Work order: Find the lines in the listing below that have the word "stained" and give their count, nothing else.
(Provided material Opens)
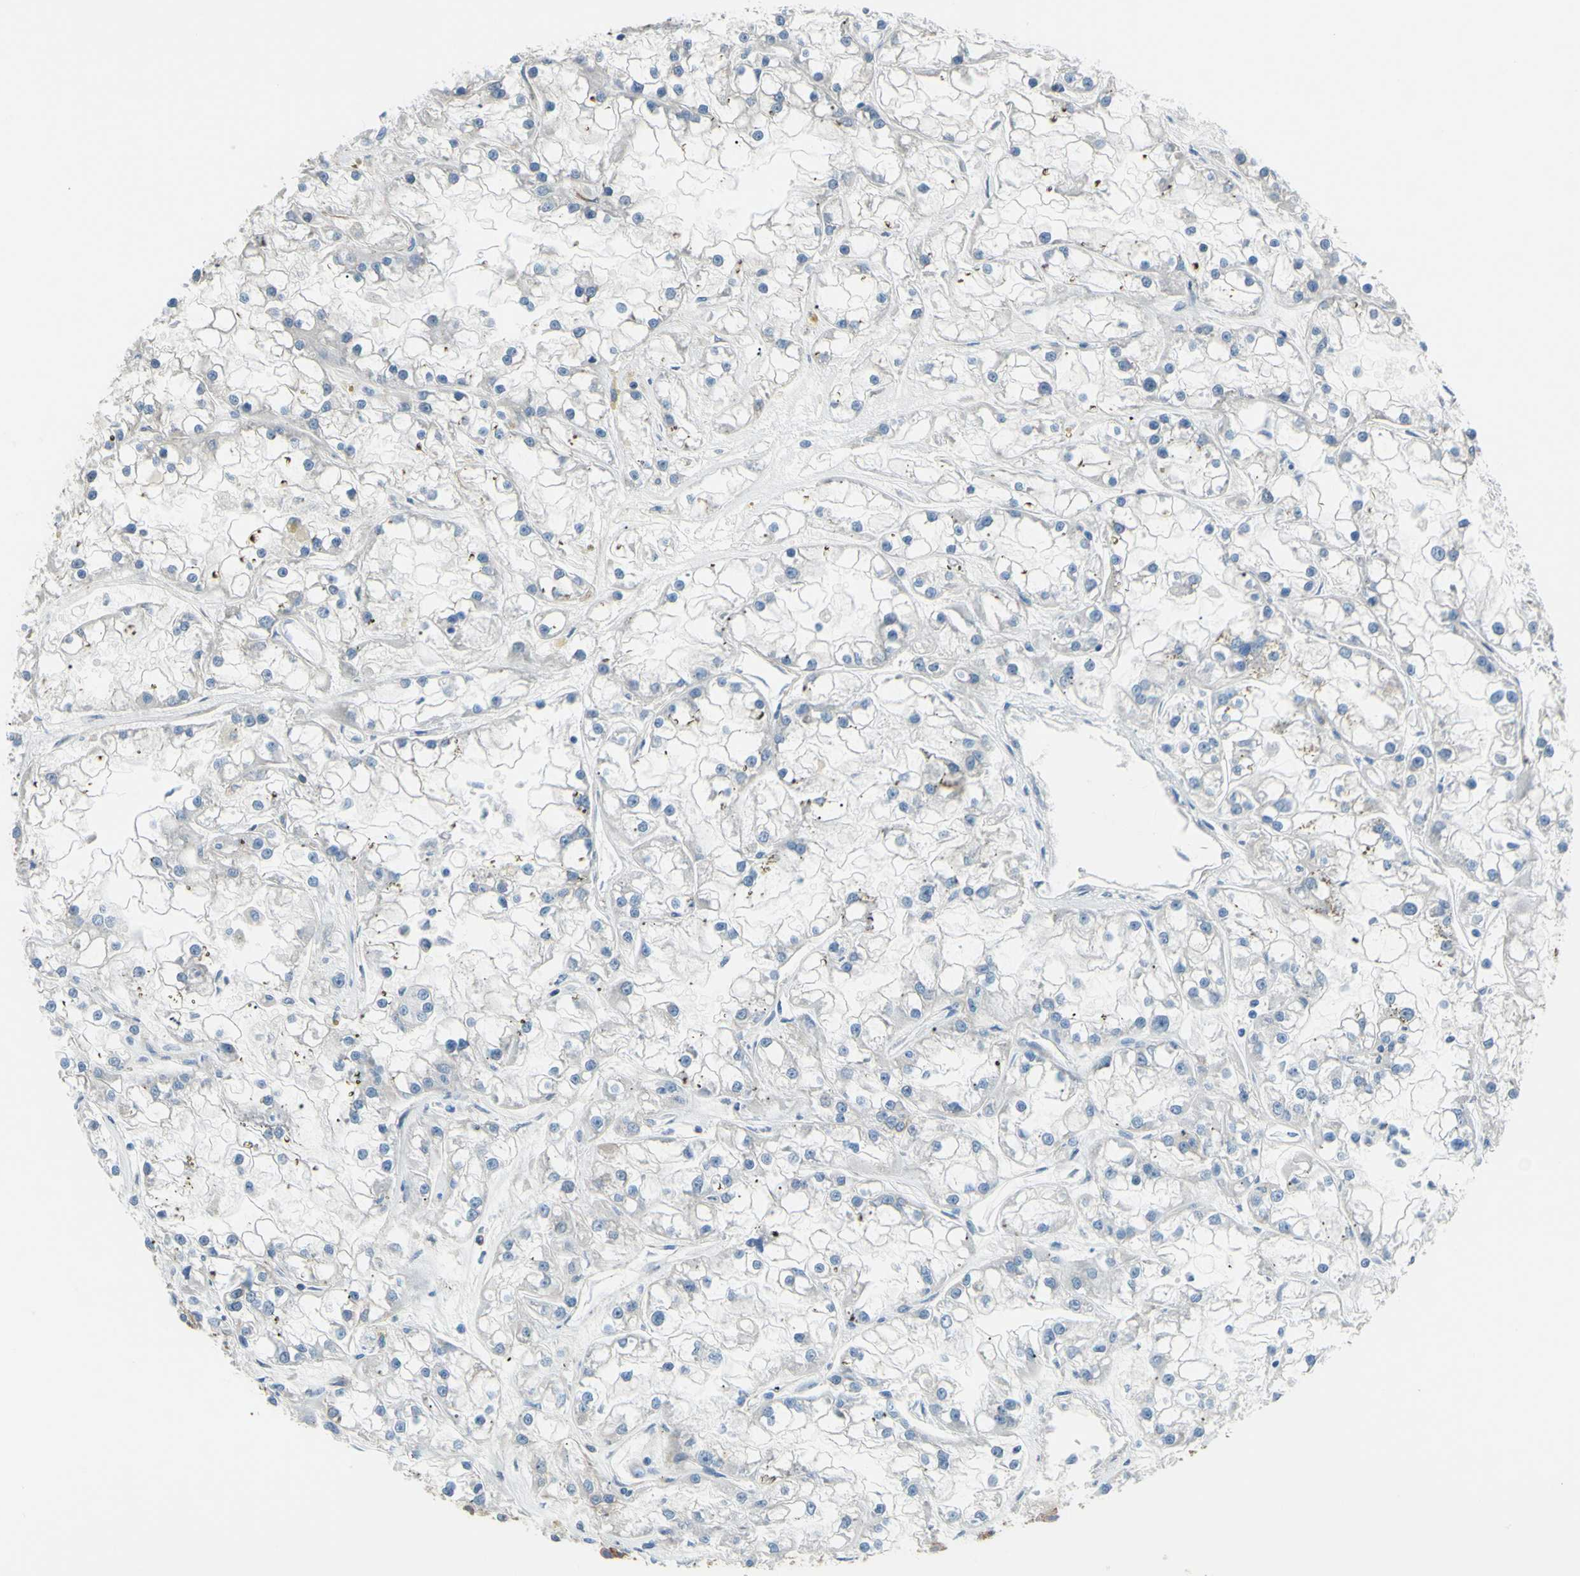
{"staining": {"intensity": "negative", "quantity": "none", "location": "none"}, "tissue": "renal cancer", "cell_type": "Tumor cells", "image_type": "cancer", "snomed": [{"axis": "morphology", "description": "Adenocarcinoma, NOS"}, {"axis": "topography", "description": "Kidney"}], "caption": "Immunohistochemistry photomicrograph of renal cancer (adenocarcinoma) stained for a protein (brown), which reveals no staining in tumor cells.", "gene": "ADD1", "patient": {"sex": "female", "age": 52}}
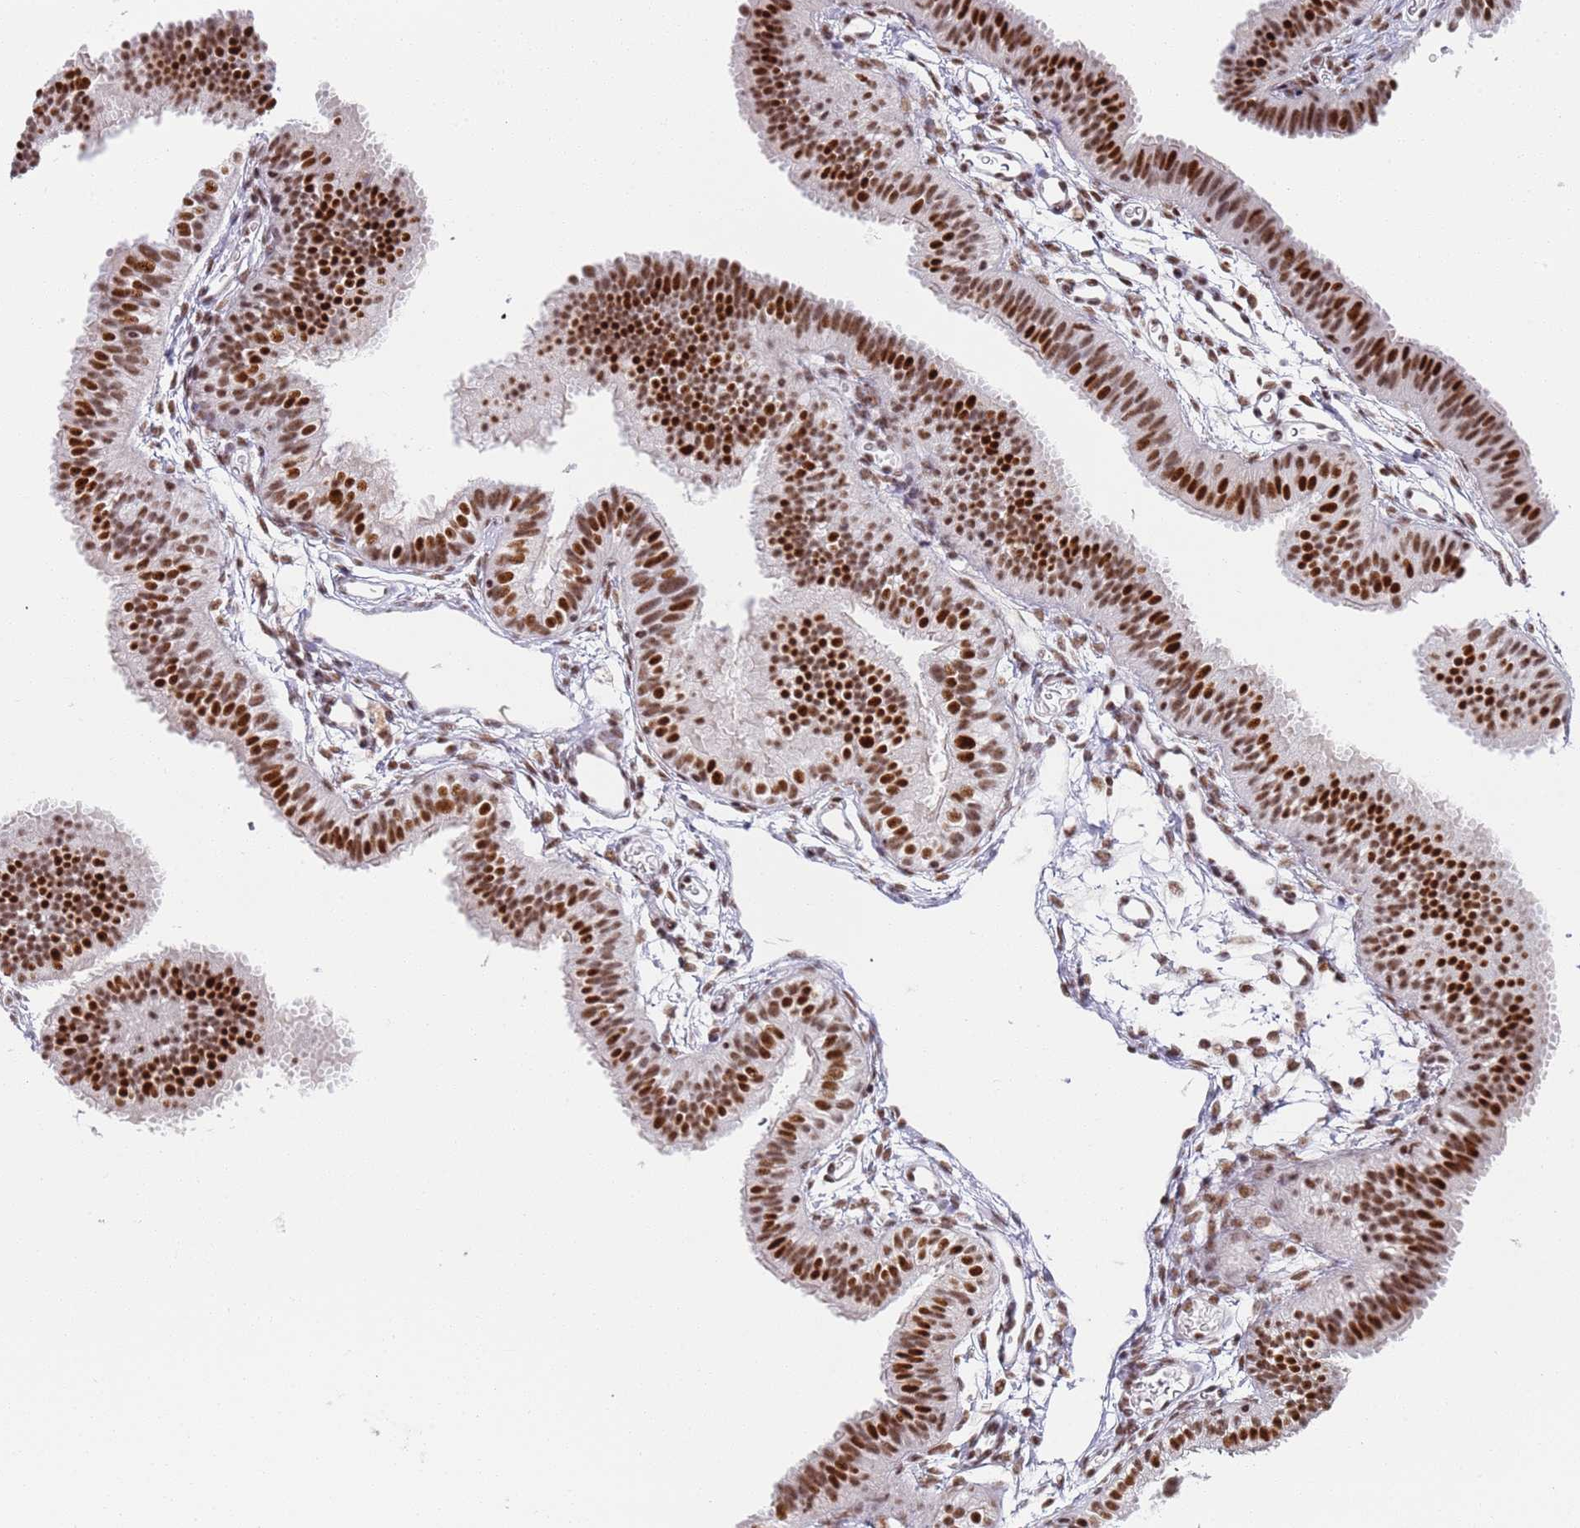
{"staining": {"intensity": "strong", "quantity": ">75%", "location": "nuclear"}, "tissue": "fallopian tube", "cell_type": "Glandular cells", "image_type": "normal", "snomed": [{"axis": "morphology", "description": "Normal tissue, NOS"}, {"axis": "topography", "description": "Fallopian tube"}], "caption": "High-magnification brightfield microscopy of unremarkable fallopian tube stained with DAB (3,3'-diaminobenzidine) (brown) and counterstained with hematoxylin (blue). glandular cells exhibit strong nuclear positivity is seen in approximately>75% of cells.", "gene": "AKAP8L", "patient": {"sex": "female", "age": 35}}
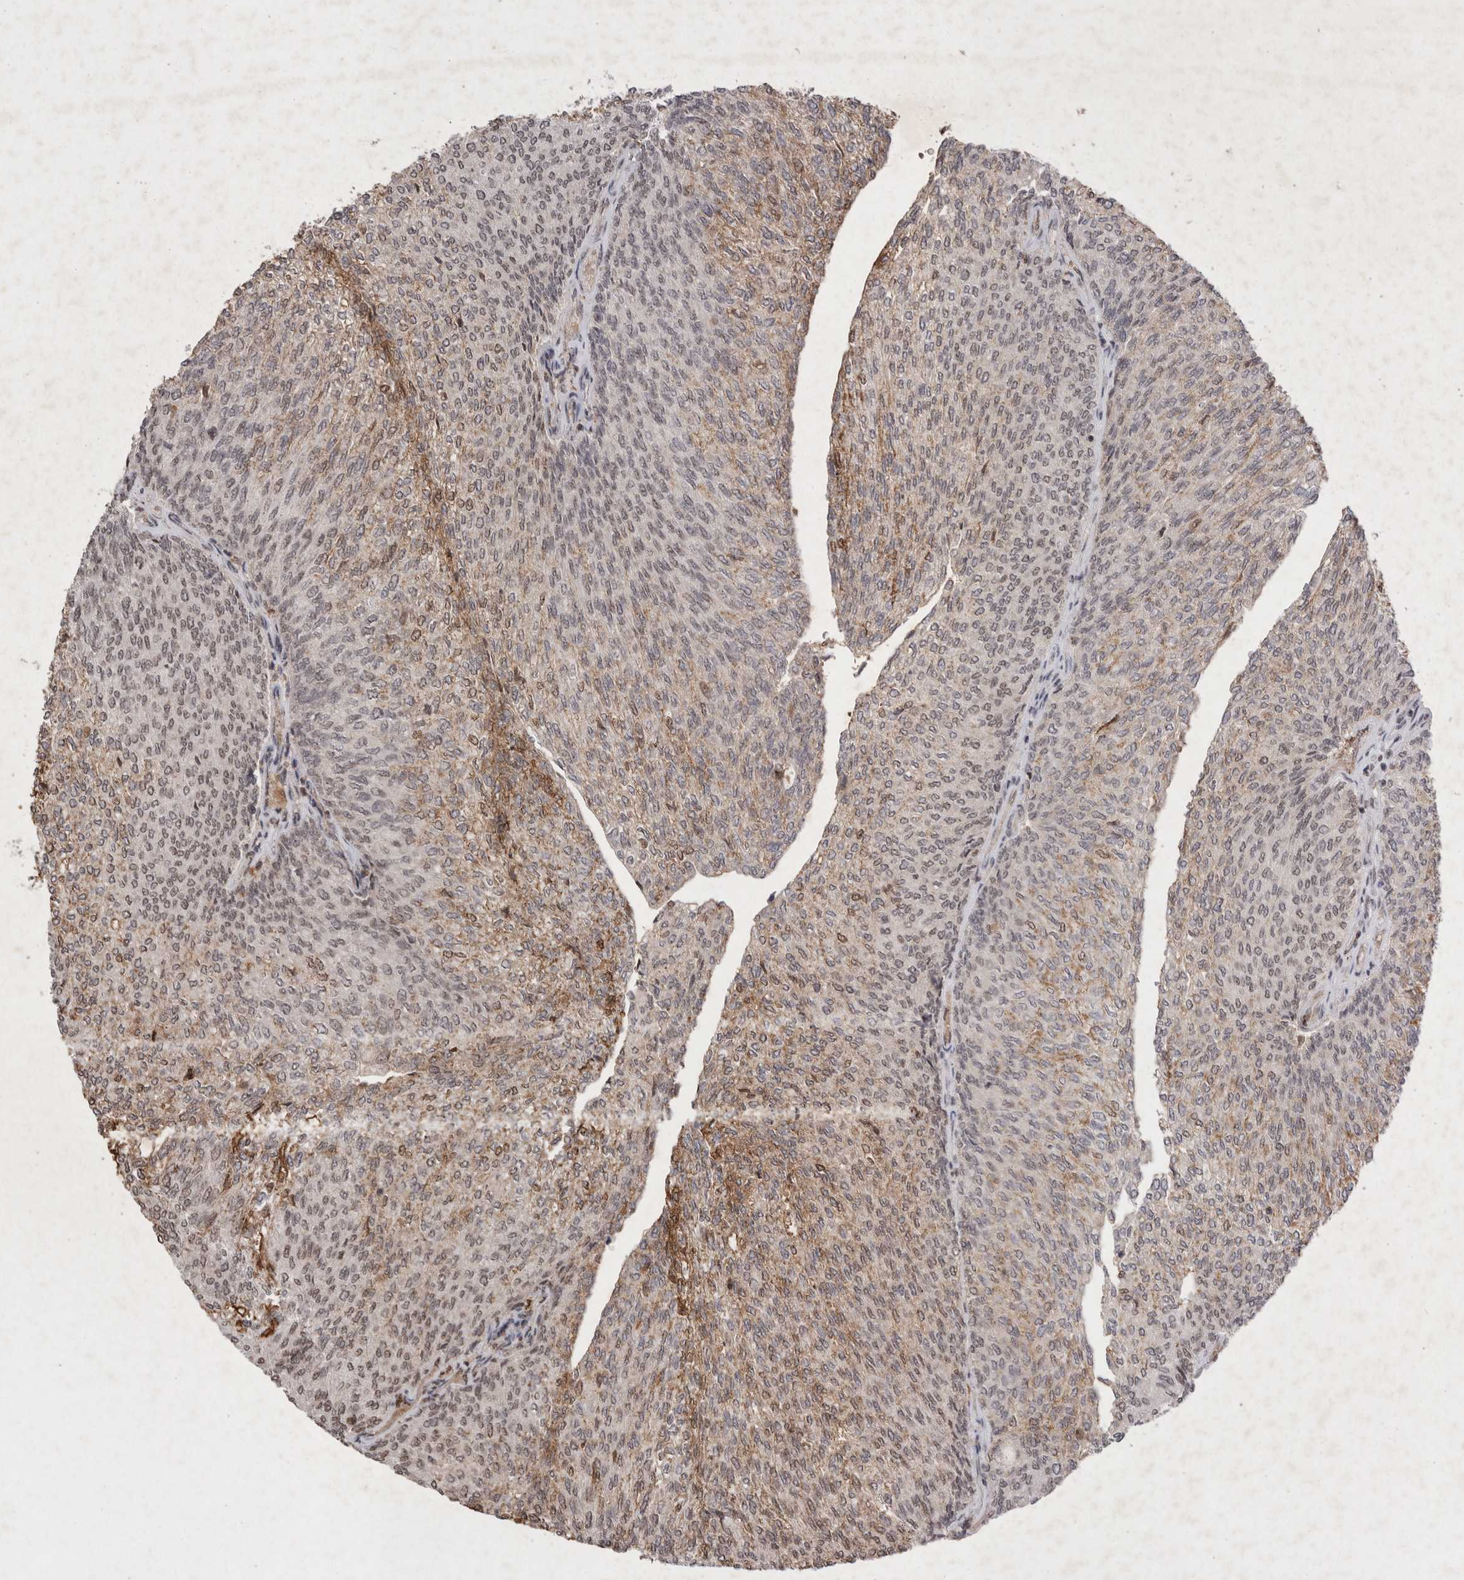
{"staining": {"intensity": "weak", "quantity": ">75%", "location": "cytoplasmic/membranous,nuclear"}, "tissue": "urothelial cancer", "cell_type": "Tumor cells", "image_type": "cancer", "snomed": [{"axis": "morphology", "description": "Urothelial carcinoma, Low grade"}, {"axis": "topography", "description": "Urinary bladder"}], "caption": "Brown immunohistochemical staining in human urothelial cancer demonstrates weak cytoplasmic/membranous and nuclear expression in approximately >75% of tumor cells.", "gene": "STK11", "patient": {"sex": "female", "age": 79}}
(Provided material Closes)
Finished task: 2